Edição 457 | 27 Outubro 2014

A inquietante insuficiência humana diante da técnica

close

FECHAR

Enviar o link deste por e-mail a um(a) amigo(a).

Ricardo Machado

Pela primeira vez no Brasil, o filósofo italiano Umberto Galimberti fechou a primeira noite de conferências do Instituto Humanitas Unisinos – IHU

"Inquietante não é o fato de que o mundo se transforme num grande aparato técnico, o mais inquietante é que não estejamos preparados para isso. Há ainda um terceiro grau de inquietude, o de que não temos uma alternativa ao pensamento calculista, por isso na Idade da Técnica não sabemos o que é bom, o que é bonito, o que é santo, apenas o que é útil", finalizou Umberto Galimberti, parafraseando Heidegger , na conferência “O ser humano na idade da técnica: niilismo e esperança”. O evento foi realizado na quarta-feira, 21-10-2014, no Auditório Central da Unisinos.

Diante de um auditório lotado, o debate em torno das sociedades tecnocientíficas reuniu estudantes da graduação ao doutorado, bem como contou com a presença de diversos professores pesquisadores brasileiros e de outros países. A soma entre um público numeroso e qualificado mais a palestra de Galimberti foi a equação perfeita para o encerramento do primeiro dia de eventos no Instituto Humanitas Unisinos - IHU. A conferência integrou a programação do XIV Simpósio Internacional IHU: Revoluções tecnocientíficas, culturas, indivíduos e sociedades. A modelagem da vida, do conhecimento e dos processos produtivos na tecnociência contemporânea. 

Homem e Técnica

"Estamos persuadidos de que a técnica está na mão dos homens, mas na verdade os homens é que estão a serviço da técnica" — esta foi a primeira frase de Umberto Galimberti ao abrir sua conferência. Entretanto, ele explicou que a "técnica", enquanto conceito, não é um aparato, como um celular, por exemplo, mas um "modo de pensar, que consiste em alcançar o máximo dos objetivos com o uso mínimo dos meios. A técnica é a forma mais pobre de pertencimento à razão".

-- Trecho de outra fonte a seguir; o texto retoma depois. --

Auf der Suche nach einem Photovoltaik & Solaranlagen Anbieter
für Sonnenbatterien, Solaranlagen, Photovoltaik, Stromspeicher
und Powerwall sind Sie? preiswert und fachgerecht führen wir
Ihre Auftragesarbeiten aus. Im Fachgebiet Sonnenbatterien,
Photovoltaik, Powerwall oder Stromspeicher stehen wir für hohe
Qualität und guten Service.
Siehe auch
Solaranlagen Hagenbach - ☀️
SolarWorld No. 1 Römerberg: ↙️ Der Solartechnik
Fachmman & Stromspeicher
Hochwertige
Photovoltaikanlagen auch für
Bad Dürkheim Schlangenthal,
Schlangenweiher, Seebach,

Técnica, os gregos e a racionalidade judaico-cristã

De acordo com o conferencista, para os gregos a natureza não era uma criatura divina, mas sim uma base imutável. "Platão  disse: ‘Não pense que o universo foi feito para o homem. O próprio Heráclito sustentava que o homem deveria compreender as leis da natureza e a partir daí criar as próprias’", ressaltou Galimberti.

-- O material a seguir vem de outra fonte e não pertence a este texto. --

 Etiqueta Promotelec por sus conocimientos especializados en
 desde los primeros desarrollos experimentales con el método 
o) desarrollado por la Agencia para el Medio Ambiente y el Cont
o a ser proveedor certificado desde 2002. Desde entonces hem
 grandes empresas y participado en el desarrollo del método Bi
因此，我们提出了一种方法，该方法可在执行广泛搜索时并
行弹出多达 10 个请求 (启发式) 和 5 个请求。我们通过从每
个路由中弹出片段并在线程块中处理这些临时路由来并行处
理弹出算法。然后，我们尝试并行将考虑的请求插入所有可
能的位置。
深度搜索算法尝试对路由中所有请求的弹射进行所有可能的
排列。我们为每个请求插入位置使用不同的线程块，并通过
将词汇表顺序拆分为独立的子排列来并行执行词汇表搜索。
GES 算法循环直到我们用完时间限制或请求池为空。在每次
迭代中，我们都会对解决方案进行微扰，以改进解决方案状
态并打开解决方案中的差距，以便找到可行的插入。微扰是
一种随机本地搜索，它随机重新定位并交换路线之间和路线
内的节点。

Em contrapartida, a tradição judaico-cristã tem uma posição antagônica. "A tradição judaica, e depois a cristã, não vê esse problema, porque veem Deus como quem delegou a Adão o domínio sobre os animais e sobre a terra, como consta no Gênesis. E, desde então, a categoria do domínio se tornou a racionalidade ocidental", aponta.

Essência do humanismo

"Podemos dizer que a essência do humanismo não são as obras literárias, mas a essência do humanismo é a ciência, porque ela dá ao homem a dominação da terra. E isso está ligado à mensagem bíblica, à redenção", esclarece o italiano. O professor ainda explicou que a "técnica é a essência do olhar científico. A ciência não observa o mundo para contemplá-lo, mas para dominá-lo", avalia. "Um bosque para o poeta e para o marceneiro são coisas absolutamente diferentes para cada um dos dois. Um vê o sublime, o outro vê móveis", complementa. 

De aprendizes a juízes

Galimberti lembrou que para Kant  a Revolução Copernicana levou à transformação do homem aprendiz para o homem juiz. "Antes os homens se comportavam como alunos para aprender a pegar tudo aquilo que a natureza ensinava, mas depois passaram a se comportar como juízes para resolver a que a natureza iria servir. Esse é o grande evento de 1600. Depois, do ponto de vista técnico, nada de grande ocorreu", afirma.

Heterogênese dos fins

“Marx  disse: Todos nós consideramos o dinheiro como instrumento para satisfazer as necessidades e produzir os bens, mas se ele cresce a ponto de tornar-se o fim com o qual tudo deve ser medido, estamos diante da heterogênese dos fins. O dinheiro deixa de ser um meio para transformar-se num fim, uma vez que ele se torna condição universal para realizar qualquer fim e passa a ser também o meio, tornando-se a condição universal para alcançar todos os objetivos. Com a técnica ocorre a mesma coisa", explica.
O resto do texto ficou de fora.